Giancarlo Cella

Personal information
- Date of birth: 5 September 1940
- Place of birth: Bobbio, Italy
- Date of death: January 2026 (aged 85)
- Height: 1.72 m (5 ft 8 in)
- Position: Defender

Senior career*
- Years: Team / Apps / (Gls)
- 1957–1958: Piacenza / 8 / (3)
- 1958–1965: Torino / 112 / (7)
- 1959–1960: → Novara (loan) / 32 / (7)
- 1965–1966: Catania / 28 / (0)
- 1966–1968: Atalanta / 53 / (0)
- 1968–1971: Inter Milan / 42 / (0)
- 1971–1972: Piacenza / 33 / (0)

Managerial career
- 1972–1974: Piacenza
- 1974–1975: Suzzara
- Inter Milan (youth)
- 1984–1985: Inter Milan (assistant coach)
- 1985–1986: Pavia
- 1986–1987: Carpi
- 1987: SPAL
- 1988–1989: Suzzara
- 1989–1993: Piacenza (youth)
- 1995–1996: Bobbiese

= Giancarlo Cella =

Italian footballer (1940–2026)

Giancarlo Cella (5 September 1940 – January 2026) was an Italian footballer who played as a defender.

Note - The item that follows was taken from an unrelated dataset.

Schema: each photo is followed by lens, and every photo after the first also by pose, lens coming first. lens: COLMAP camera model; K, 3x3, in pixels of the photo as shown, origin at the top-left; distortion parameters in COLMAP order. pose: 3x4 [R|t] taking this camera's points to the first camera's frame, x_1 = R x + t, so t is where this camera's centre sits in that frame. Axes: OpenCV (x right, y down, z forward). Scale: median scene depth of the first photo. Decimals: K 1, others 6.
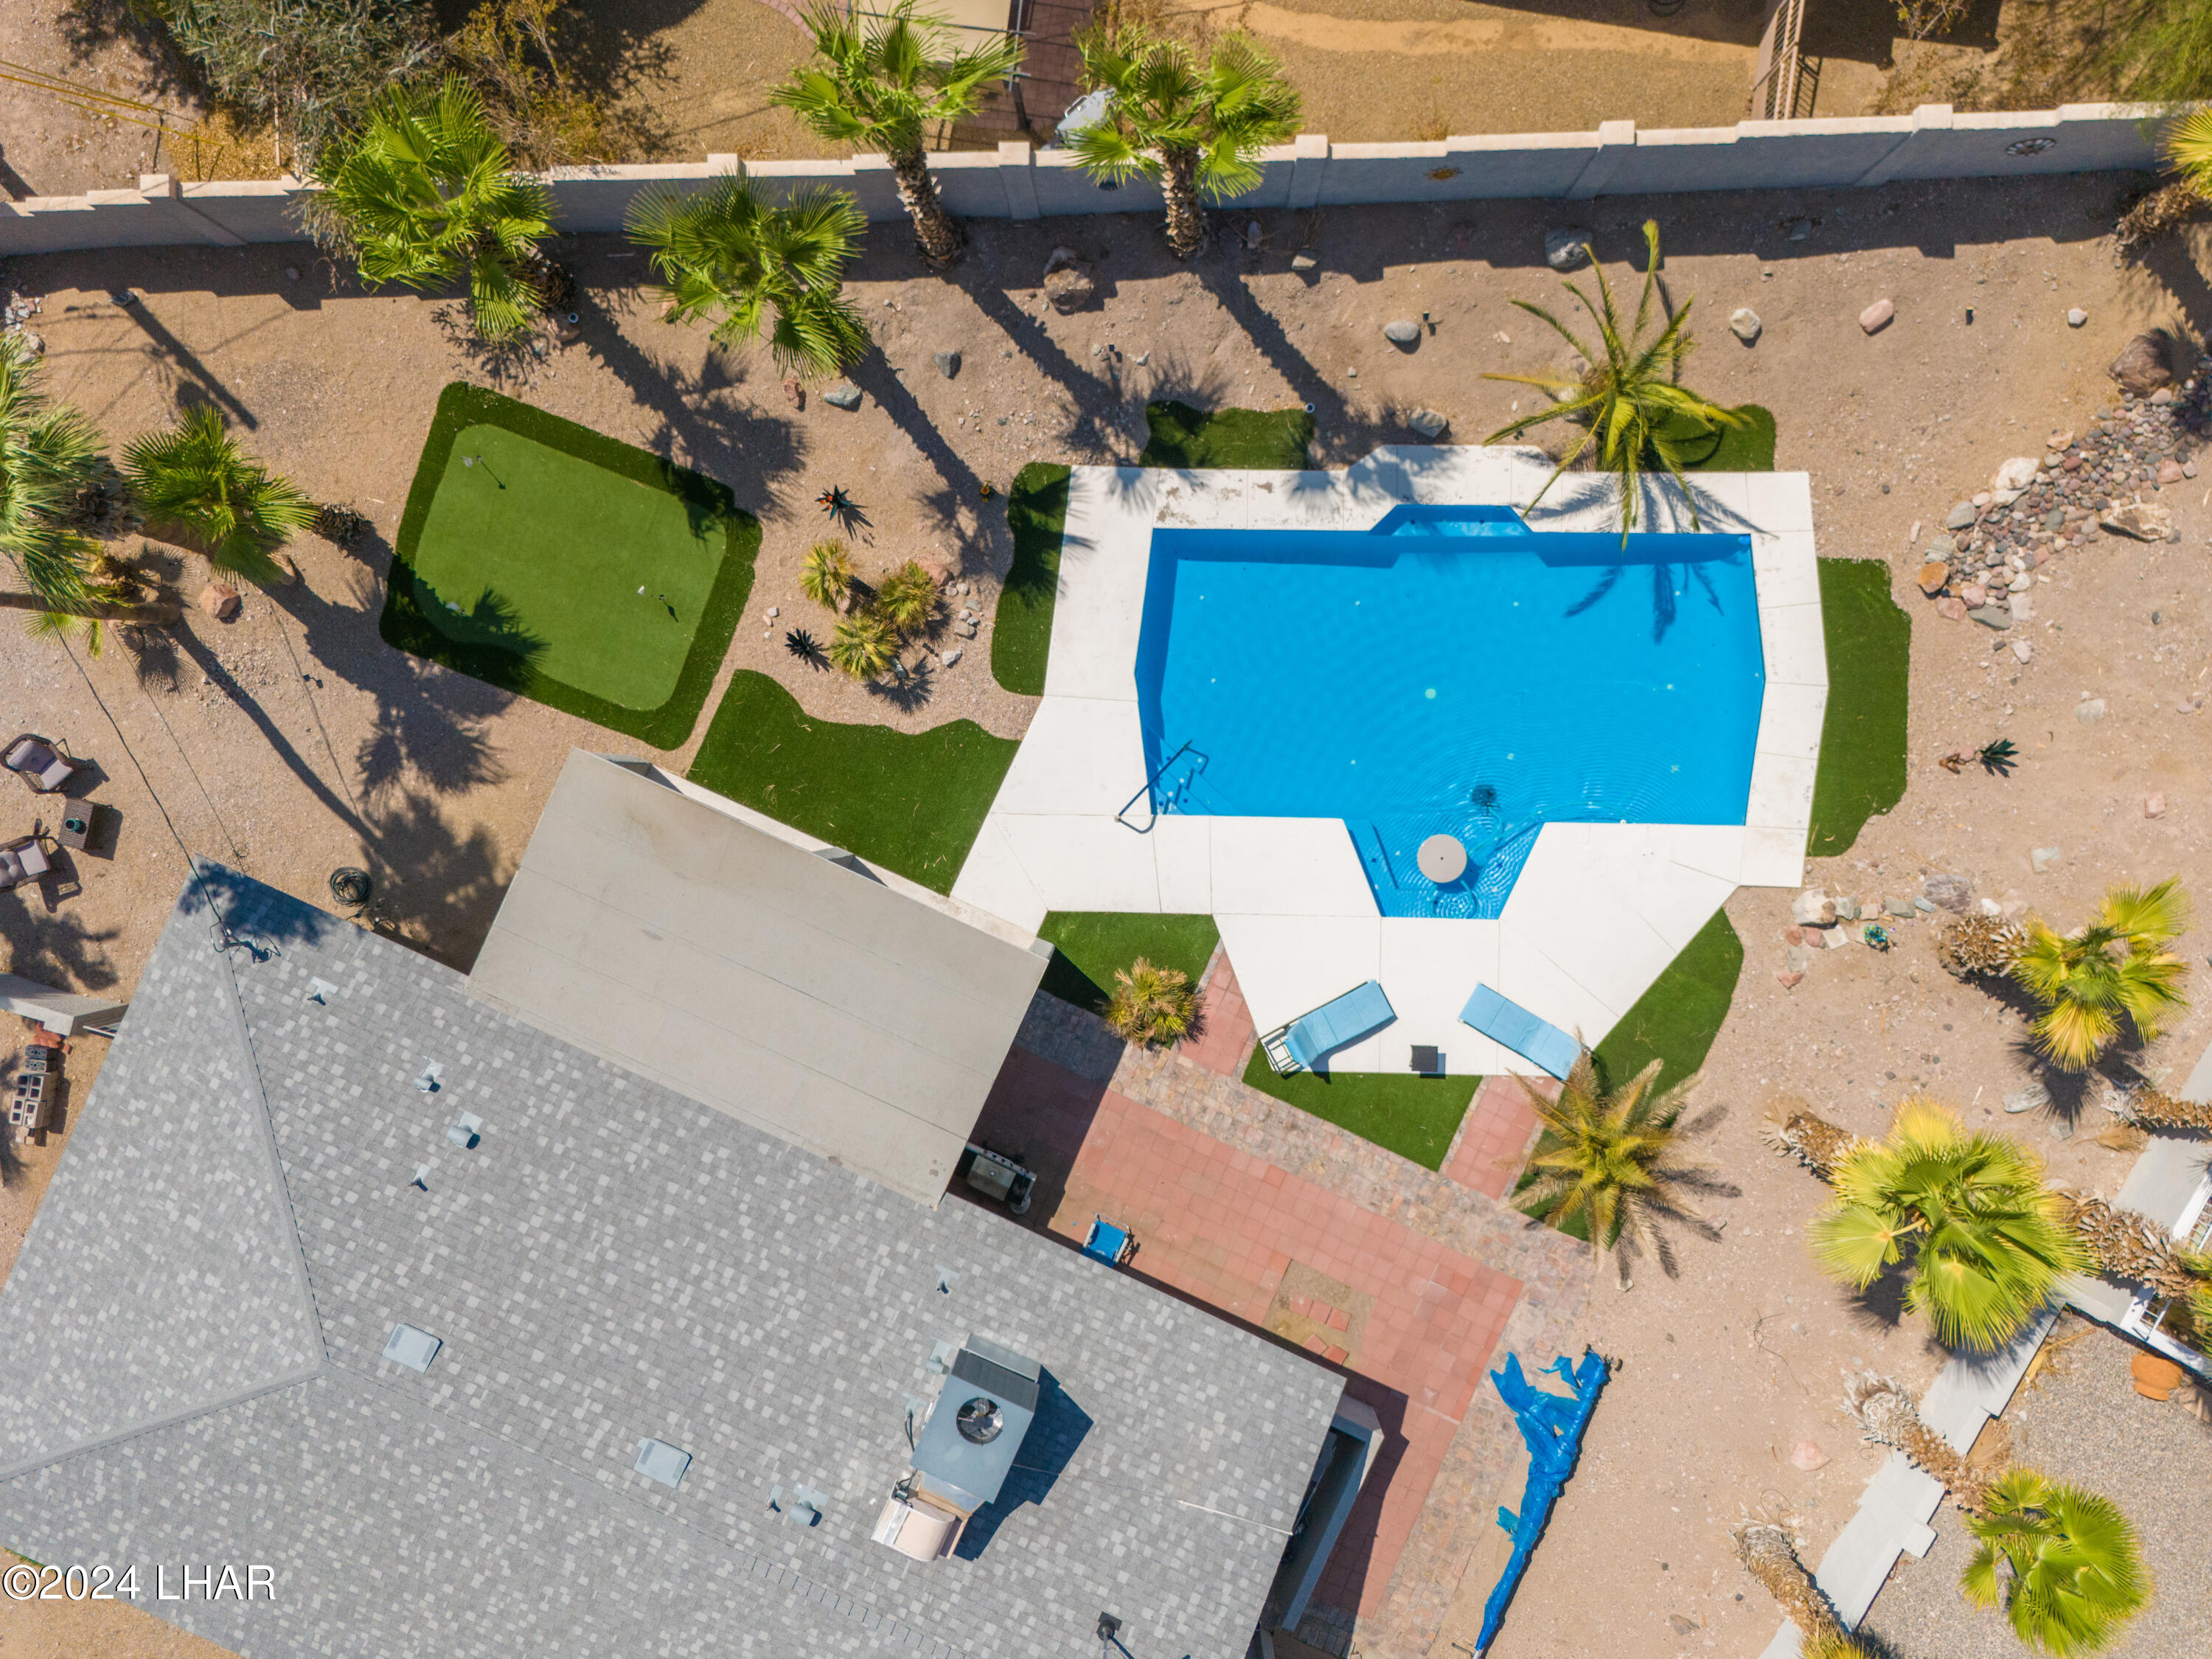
lens RADIAL K [[1687.1, 0, 1124.5], [0, 1687.1, 829.0], [0, 0, 1]] dist [0.082443, -0.082561]
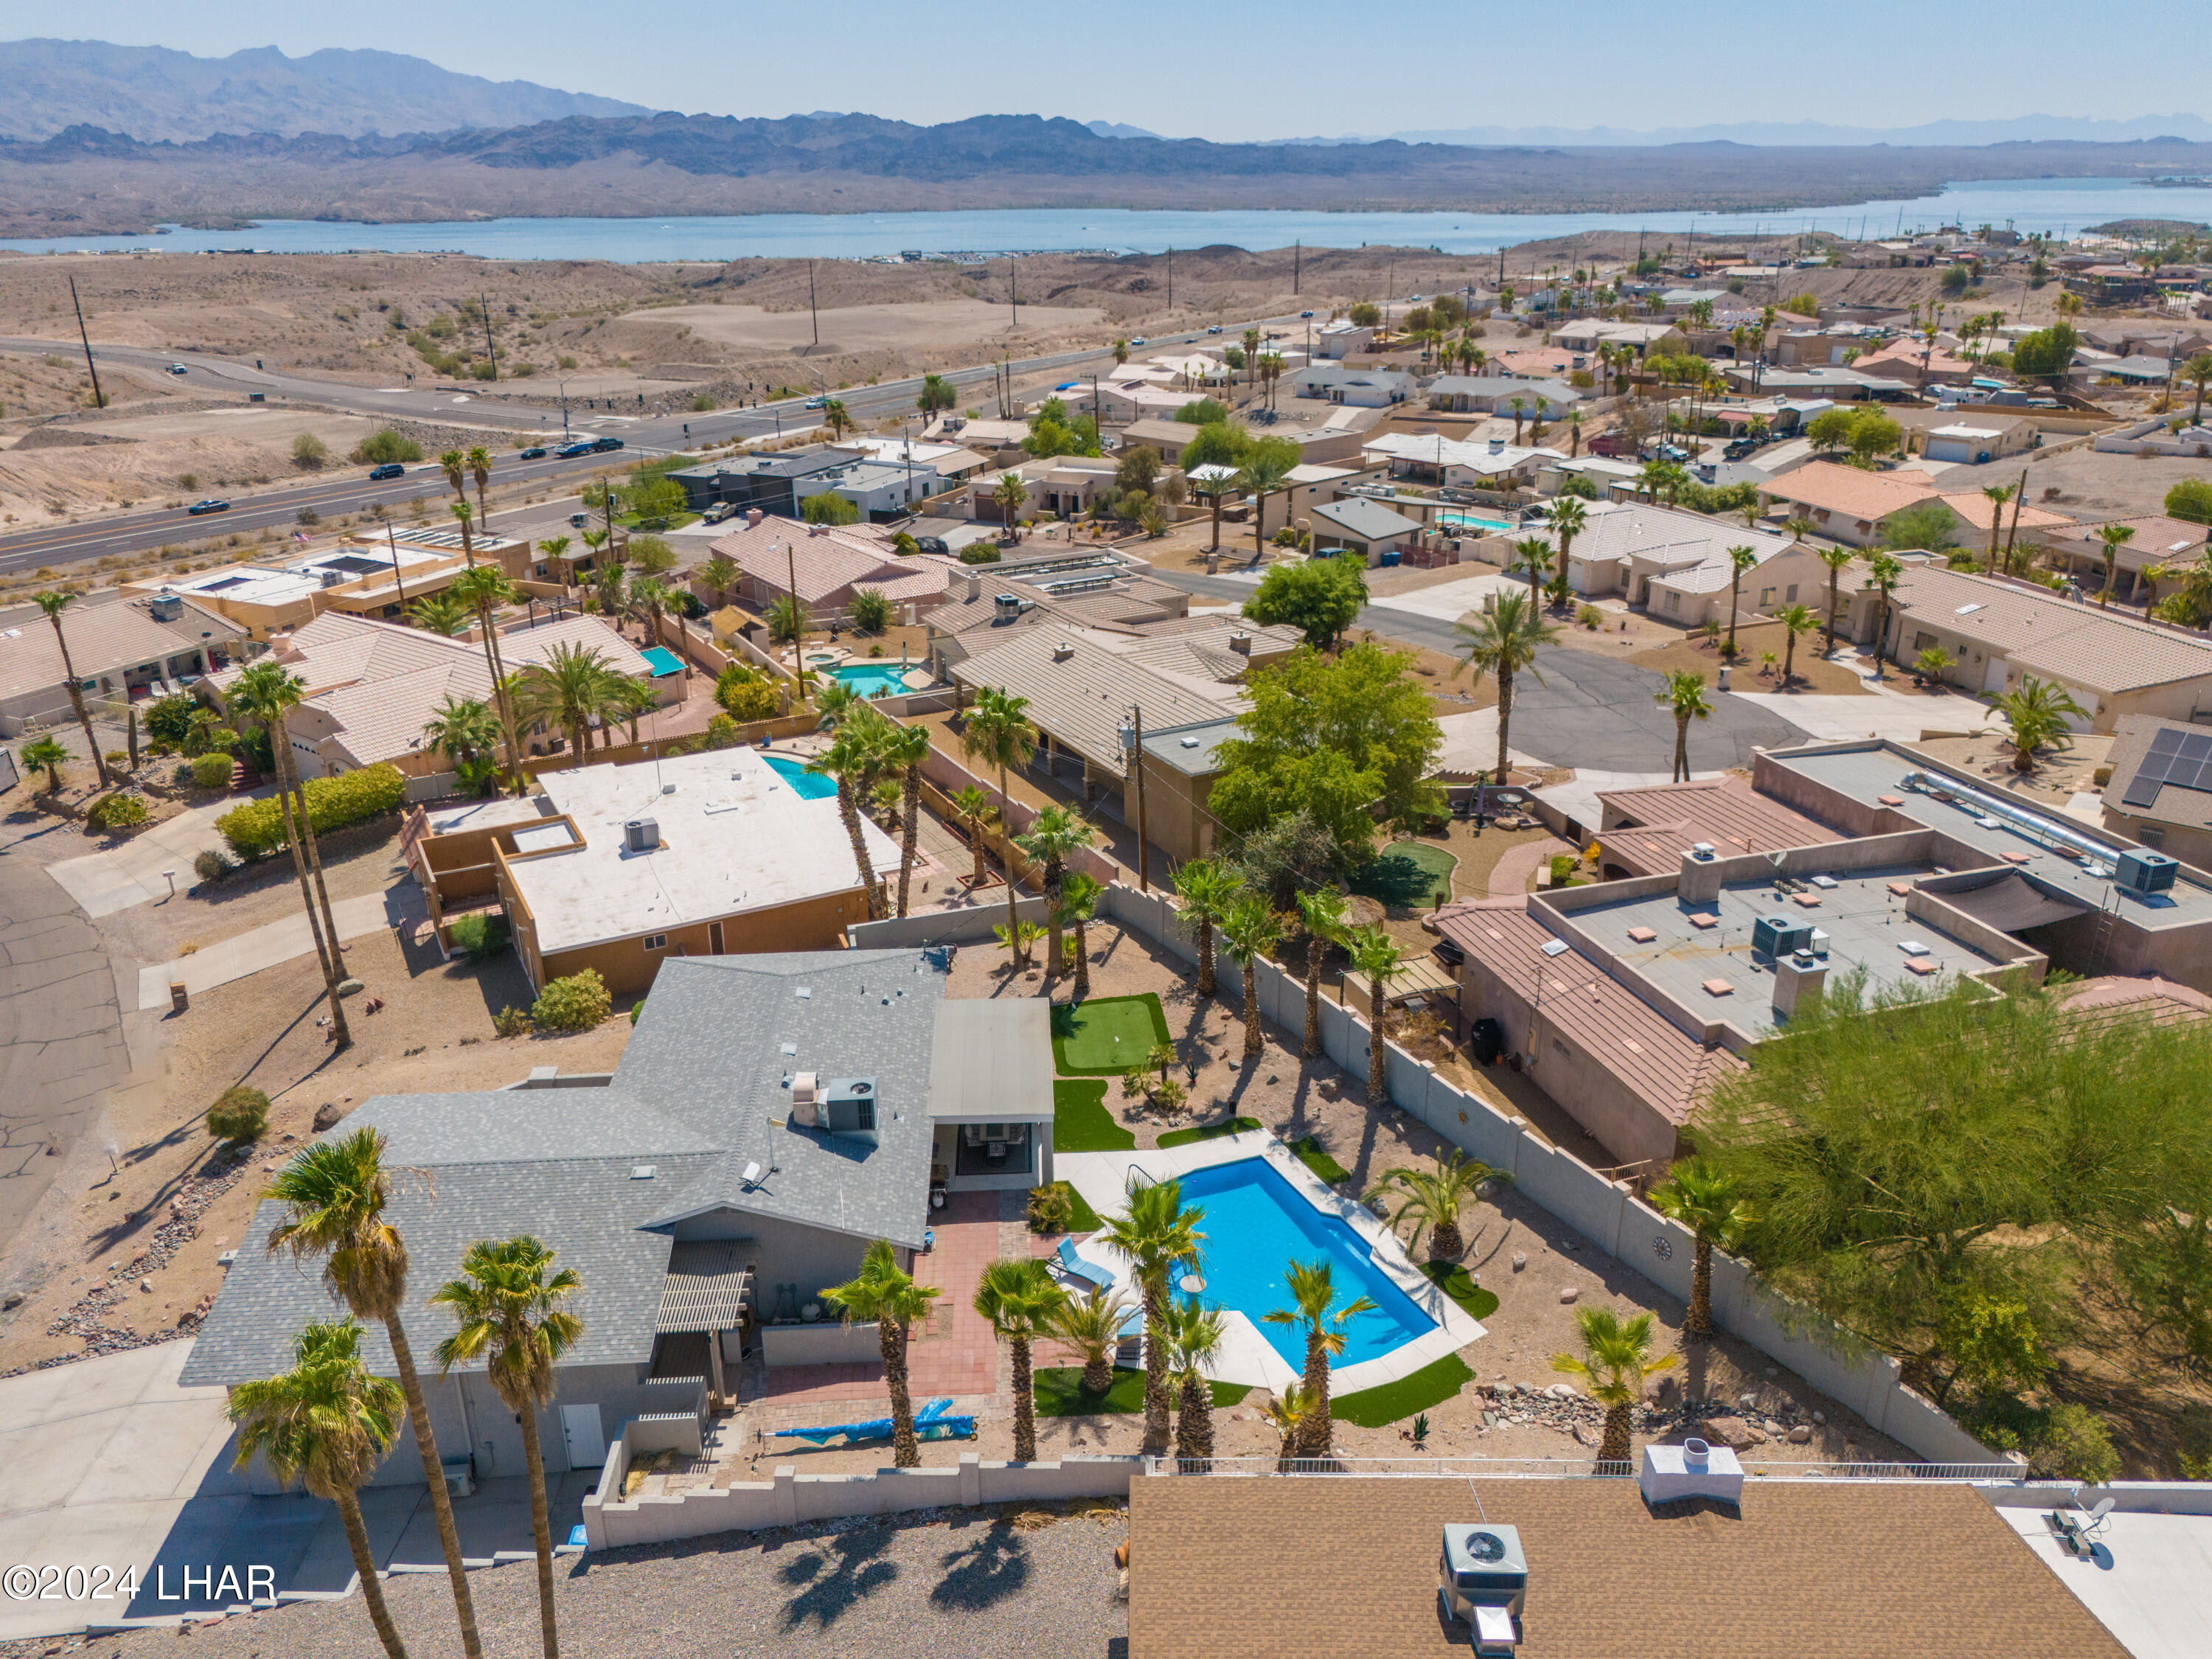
lens RADIAL K [[1626.6, 0, 1112.1], [0, 1626.6, 828.6], [0, 0, 1]] dist [0.073564, -0.064357]
pose [[0.466770, 0.347662, -0.813177, 1.401815], [-0.883953, 0.154897, -0.441173, 0.789531], [-0.027420, 0.924737, 0.379618, -0.102025]]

He made more than 300 appearances in the Italian professional leagues, which included 172 appearances in Serie A, and then became a coach. He represented Italy at the 1960 Summer Olympics.

Cella died in January 2026, at the age of 85.

Cella's older brother Albino Cella also played football professionally. To distinguish them, Albino was known as Cella I and Giancarlo as Cella II. Giancarlo Cella was a great supporter of Bobbiese.